No caso dos adolescentes, o comportamento é especialmente preocupante, visto que eles adquirem hábitos que arrastarão para a fase adulta. Segundo pesquisas, 15% acabam por ler menos livros, em virtude do tempo que gastam ao estar conectados. A maioria dos adolescentes reconhece que está viciada. Por razões biológicas, esses jovens têm menos controle sobre os seus impulsos e por isso, maior dificuldade para dosar o uso dos seus aparelhos. Como o desenvolvimento cerebral é processado por etapas, acontece que a última região a maturar é o córtex pré-frontal, responsável pelo autocontrole, o que deixa o adolescente ainda mais à mercê do hábito viciante.

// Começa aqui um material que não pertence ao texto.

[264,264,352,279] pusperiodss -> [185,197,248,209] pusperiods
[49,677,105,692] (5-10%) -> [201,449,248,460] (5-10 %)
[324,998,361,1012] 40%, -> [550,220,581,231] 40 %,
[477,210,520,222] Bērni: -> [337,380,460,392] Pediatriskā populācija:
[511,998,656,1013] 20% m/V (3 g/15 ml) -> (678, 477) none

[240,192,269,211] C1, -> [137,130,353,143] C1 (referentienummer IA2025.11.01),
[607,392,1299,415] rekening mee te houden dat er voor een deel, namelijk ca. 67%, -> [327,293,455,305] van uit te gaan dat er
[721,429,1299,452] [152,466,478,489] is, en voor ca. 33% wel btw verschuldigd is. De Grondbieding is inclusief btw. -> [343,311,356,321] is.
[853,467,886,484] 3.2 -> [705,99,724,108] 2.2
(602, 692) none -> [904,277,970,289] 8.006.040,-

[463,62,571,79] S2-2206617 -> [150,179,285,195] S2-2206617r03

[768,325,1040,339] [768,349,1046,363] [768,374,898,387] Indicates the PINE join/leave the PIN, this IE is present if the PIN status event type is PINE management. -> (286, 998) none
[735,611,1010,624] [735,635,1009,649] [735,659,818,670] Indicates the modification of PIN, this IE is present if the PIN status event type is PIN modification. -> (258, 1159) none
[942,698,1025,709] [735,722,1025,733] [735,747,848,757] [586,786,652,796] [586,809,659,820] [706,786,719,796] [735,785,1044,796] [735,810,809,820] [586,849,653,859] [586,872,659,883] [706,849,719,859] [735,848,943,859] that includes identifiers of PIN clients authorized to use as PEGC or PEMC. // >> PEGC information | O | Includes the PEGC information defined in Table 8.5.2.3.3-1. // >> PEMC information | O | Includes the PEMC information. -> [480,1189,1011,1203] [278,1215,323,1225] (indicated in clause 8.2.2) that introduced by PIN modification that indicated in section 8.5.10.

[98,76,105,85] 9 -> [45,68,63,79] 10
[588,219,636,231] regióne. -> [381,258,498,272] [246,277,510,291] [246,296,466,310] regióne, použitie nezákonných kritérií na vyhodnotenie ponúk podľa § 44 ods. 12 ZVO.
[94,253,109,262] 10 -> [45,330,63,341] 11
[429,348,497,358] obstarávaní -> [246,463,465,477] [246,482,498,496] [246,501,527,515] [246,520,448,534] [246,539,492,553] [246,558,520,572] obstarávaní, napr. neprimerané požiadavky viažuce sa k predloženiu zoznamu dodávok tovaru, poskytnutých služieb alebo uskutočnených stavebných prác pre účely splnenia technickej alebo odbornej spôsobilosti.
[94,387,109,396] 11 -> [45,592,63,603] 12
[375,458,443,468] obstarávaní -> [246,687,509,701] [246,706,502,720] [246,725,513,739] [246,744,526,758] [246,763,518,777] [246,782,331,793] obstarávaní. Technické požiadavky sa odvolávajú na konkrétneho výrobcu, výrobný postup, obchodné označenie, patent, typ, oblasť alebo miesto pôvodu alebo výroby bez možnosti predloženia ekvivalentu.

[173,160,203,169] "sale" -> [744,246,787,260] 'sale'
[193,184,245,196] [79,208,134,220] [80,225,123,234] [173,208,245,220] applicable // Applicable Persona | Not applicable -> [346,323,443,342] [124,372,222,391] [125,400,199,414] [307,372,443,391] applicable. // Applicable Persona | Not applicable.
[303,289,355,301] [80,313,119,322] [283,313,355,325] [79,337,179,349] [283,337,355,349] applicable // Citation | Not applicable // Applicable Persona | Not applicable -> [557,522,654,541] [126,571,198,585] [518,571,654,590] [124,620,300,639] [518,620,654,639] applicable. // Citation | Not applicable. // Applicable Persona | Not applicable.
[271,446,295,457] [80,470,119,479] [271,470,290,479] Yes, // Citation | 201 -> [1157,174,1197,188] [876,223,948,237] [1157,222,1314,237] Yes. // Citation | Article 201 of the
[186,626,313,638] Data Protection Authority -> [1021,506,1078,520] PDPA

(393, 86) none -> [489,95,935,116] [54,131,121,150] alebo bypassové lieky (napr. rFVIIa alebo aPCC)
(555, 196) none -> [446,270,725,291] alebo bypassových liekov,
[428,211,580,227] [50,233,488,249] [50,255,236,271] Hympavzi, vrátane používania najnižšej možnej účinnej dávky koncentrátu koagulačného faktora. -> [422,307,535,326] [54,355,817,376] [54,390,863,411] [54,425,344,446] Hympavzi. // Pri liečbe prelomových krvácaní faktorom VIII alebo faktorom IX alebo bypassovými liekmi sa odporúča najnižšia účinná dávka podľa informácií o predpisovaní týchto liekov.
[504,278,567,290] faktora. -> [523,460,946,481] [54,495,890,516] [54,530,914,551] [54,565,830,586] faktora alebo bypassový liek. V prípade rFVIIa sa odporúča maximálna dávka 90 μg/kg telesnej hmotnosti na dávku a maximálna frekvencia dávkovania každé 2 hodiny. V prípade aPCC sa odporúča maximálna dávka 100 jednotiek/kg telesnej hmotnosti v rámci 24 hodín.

Para além dos aspetos negativos e perigosos, é justo também referir algumas vantagens relevantes e objetivas. Os celulares possuem o poder de nos conectar a um mundo que está ativo 24 horas por dia, o que por si só já é um fator de enorme sucesso. Eles contribuem também para dissolver alguns problemas emocionais graves do ser humano, como a solidão. O smartphone tornou-se uma espécie de espaço individual aconchegante. Ele funciona na zona de conforto, principalmente para aquelas pessoas que vivem nas grandes metrópoles. O seu potencial é enorme quando se trata de estabelecer e alimentar relacionamentos, mesmo que seja através da frieza e artificialidade da sua rede e estrutura.
Diante de toda essa realidade, é lícito perguntar qual será o futuro da humanidade que parece cada vez mais não abrir mão de um estilo de vida compartilhado, atraente e prático, mas que ao mesmo tempo parece comprometer profundamente a sua capacidade de criar laços naturais, profundos e duráveis. Inclusivamente quando a célula familiar, tão importante para a manutenção da espécie, parece dar graves sinais de fragilidade e balança por falta de capacitação e aproximação entre os elementos que a compõem.
É habitual, nestes casos, apelar-se para o bom senso, como último reduto para uma saída razoável e sustentável. Mas será que não é um pouco tarde?